Audiência pública questiona Prefeitura sobre sistema viário da obra da ponte Monteiro-Iputinga

A Câmara Municipal realizou nesta terça-feira (5), de forma híbrida, mais uma audiência pública sobre a obra da ponte Monteiro-Iputinga, aguardada pelos recifenses desde 2012. O evento foi requerido pelo vereador Alcides Cardoso (PSDB), que já debateu o tema em duas outras ocasiões, desde setembro de 2021. Desta vez, a discussão girou em torno do sistema viário da obra.

“Na primeira audiência que promovi, no dia 30 de setembro do ano passado, a Prefeitura do Recife admitiu que retomou os serviços no canteiro de obras sem termos concluído o projeto viário”, lembrou Cardoso. “São muitas dúvidas que permanecem sem respostas sobre uma obra importante, que irá desafogar o trânsito de nossa cidade”.

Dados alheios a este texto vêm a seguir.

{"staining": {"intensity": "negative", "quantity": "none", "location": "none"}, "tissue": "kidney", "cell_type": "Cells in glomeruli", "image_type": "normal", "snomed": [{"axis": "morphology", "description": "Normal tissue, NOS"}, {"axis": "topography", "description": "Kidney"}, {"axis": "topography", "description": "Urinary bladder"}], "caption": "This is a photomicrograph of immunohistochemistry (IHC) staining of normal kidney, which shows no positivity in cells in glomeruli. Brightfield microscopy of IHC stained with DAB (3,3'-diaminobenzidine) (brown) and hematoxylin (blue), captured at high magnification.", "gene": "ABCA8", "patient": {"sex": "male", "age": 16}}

Ao dar início à audiência, o vereador fez uma retrospectiva da obra – do primeiro contrato, firmado em 2012, ao projeto de sistema viário contratado em 2019, cujo quinto e último aditivo foi liquidado em março deste ano, a um custo de R$ 309,2 mil.

Em sua apresentação, Alcides Cardoso recordou a trajetória de atrasos e erros que marcaram a obra. Iniciada em 2012, a um custo de R$ 43 milhões, e suspensa em 2014, a construção foi alvo de questionamentos do Ministério Público Federal (MPF) e do Tribunal de Contas do Estado (TCE), que apontaram em 2016 um desequilíbrio entre o dinheiro público gasto e aquilo que foi efetivamente realizado. Segundo o parlamentar, em 2018 o TCE apontou que falhas no projeto da ponte já representavam um prejuízo de R$ 10,4 milhões.

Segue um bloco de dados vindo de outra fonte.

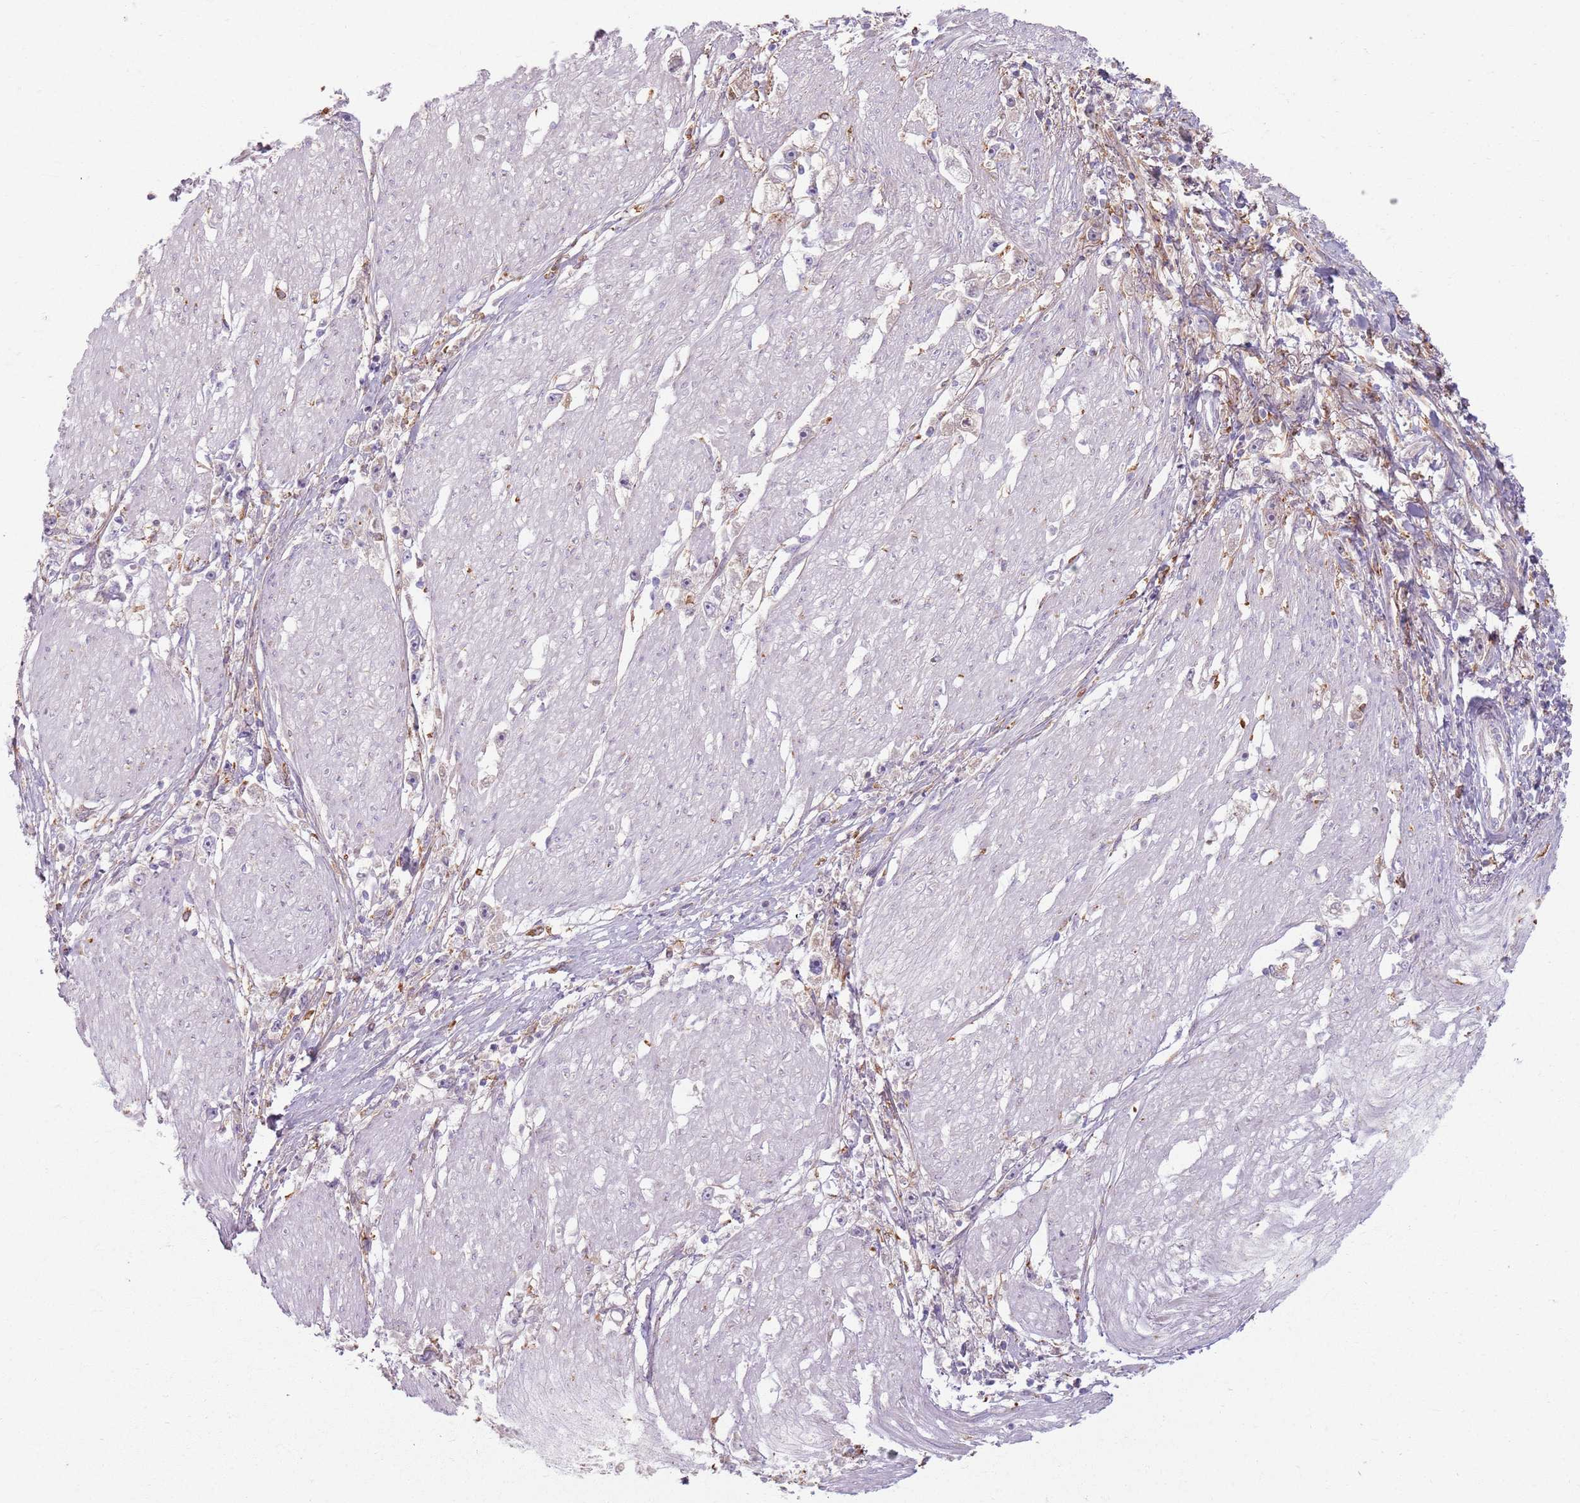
{"staining": {"intensity": "negative", "quantity": "none", "location": "none"}, "tissue": "stomach cancer", "cell_type": "Tumor cells", "image_type": "cancer", "snomed": [{"axis": "morphology", "description": "Adenocarcinoma, NOS"}, {"axis": "topography", "description": "Stomach"}], "caption": "Protein analysis of adenocarcinoma (stomach) shows no significant expression in tumor cells. (Brightfield microscopy of DAB (3,3'-diaminobenzidine) immunohistochemistry at high magnification).", "gene": "COLGALT1", "patient": {"sex": "female", "age": 59}}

O novo contrato da obra veio apenas em 2020, a um custo de R$ 27,5 milhões. “Porém, tal instrumento não contemplou as cabeceiras e nem, muito menos, os acessos viários. Ou seja, não tem subida e nem descida, só um arco. Também não se sabe como ficará a necessária conexão viária para se acessar as avenidas 17 de agosto, de um lado, e Maurício de Nassau, de outro”, afirmou Alcides Cardoso.

De acordo com o parlamentar, os erros cometidos anteriormente pela administração persistem. “Passados mais de 25% do tempo contratual previsto, apenas R$ 3,3 milhões foram liquidados, o que representa somente 12% da execução da obra. Isto é, as falhas constatadas no passado, principalmente os atrasos, continuam sendo verificadas nos dias atuais”.

Na audiência, foram levantados, ainda, questionamentos sobre a falta de diálogo e transparência com os moradores das cerca de 50 residências da Zona Especial de Interesse Social (ZEIS) Vila Esperança/Cabocó que serão desapropriadas. O tema foi frisado pelo vereador Ivan Moraes (PSOL), que também participou do evento.

“Nenhuma intervenção pública pode ser feita sem se observar a segurança, conforto e bem estar das pessoas que habitam aquele lugar. A Prefeitura não escolheu um terreno vazio para fazer a obra. E nem é uma comunidade qualquer, mas uma Zona Especial de Interesse Social, protegida pela lei. Os relatos que chegam da forma como está sendo feito essa negociação não compactua com os princípios das ZEIS, que é zelar pela permanência das pessoas naqueles lugares”, defendeu Moraes. “Estamos falando de 50 famílias e de um projeto de muitos milhões, mas em que a contrapartida para essas famílias é irrisória. É importante, também, que se diga que muitas das residências estão sendo desocupadas por conta de um projeto viário que não existe”.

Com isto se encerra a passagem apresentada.